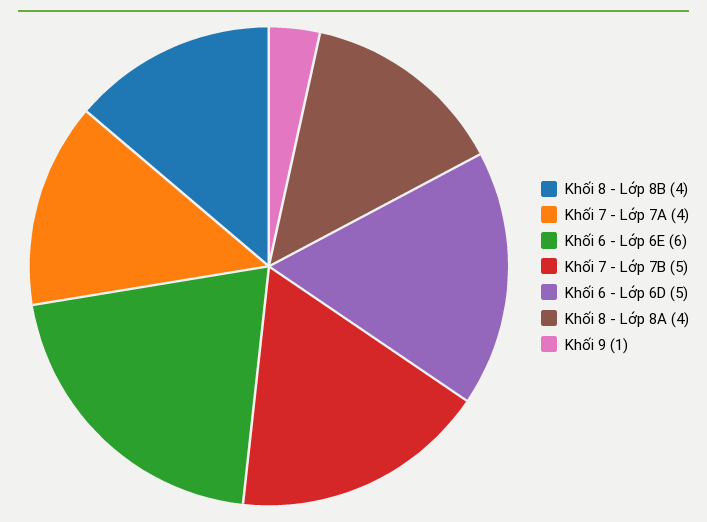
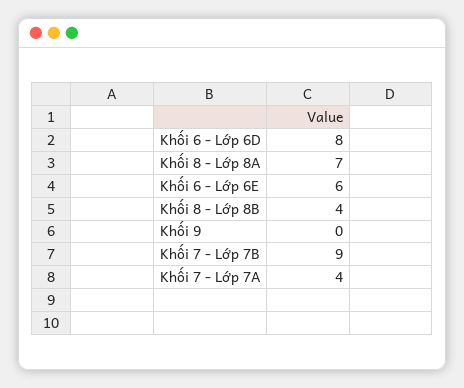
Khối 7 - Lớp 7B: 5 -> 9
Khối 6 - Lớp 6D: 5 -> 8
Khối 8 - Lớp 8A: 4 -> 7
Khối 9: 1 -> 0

———

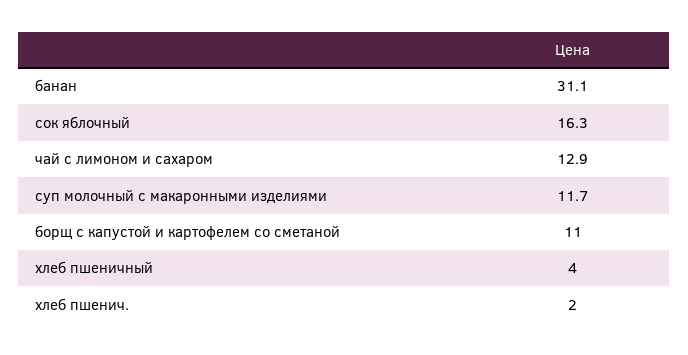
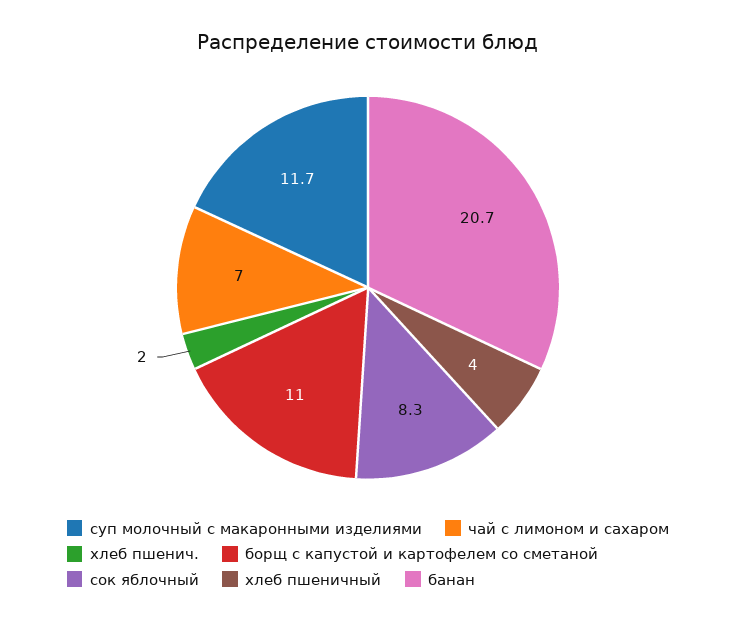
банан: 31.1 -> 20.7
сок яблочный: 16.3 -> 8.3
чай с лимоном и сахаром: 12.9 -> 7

———

Beginning at the line with "банан: 31.1 -> 20.7" and stopping after the line with "чай с лимоном и сахаром: 12.9 -> 7", please write out every line of the data above exactly and nothing else.

банан: 31.1 -> 20.7
сок яблочный: 16.3 -> 8.3
чай с лимоном и сахаром: 12.9 -> 7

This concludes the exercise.